Answer :
Final answer:
The mass of gravel in the rectangular bin with dimensions 18.5 feet by 25.0 feet and a depth of 15 feet, having a density of 97 lbm/ft³, is 305,025.92 kg when converted from pounds.
Explanation:
To calculate the mass of gravel stored in a bin, we need to follow these steps:
- Calculate the volume of the gravel bin.
- Convert the volume from cubic feet to cubic meters.

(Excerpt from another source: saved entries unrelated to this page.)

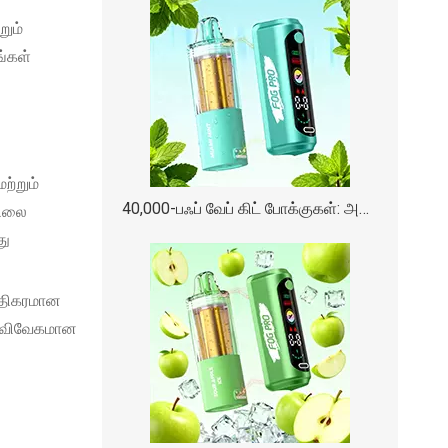
றும்
ங்கள்
ற்றும்
40,000-பஃப் வேப் கிட் போக்குகள்: அதிக திறன் கொண்ட சாதனங்கள் ஏன் பிரபலமடைந்து வருகின்றன
யிலை
து
ப்திகரமான
ிக விவேகமான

- Multiply the volume by the density to get the mass in pounds.
- Convert the mass from pounds to kilograms.
The volume V of the rectangular bin is found by multiplying its length l, width w, and depth d:
V = l × w × d
V = 18.5 ft × 25.0 ft × 15 ft
V = 6937.5 ft³
Convert this volume into cubic meters:
V = 6937.5 ft³ × 0.0283168 m³/ft³
V = 196.35 m³
The mass m in pounds is:
m = pV
m = 97 lbm/ft³ × 6937.5 ft³
m = 672534.25 lbm
Convert the mass to kilograms:
m = 672534.25 lbm × 0.453592 kg/lbm
m = 305,025.92 kg
The mass of gravel in the bin, in kilograms, is therefore 305,025.92 kg.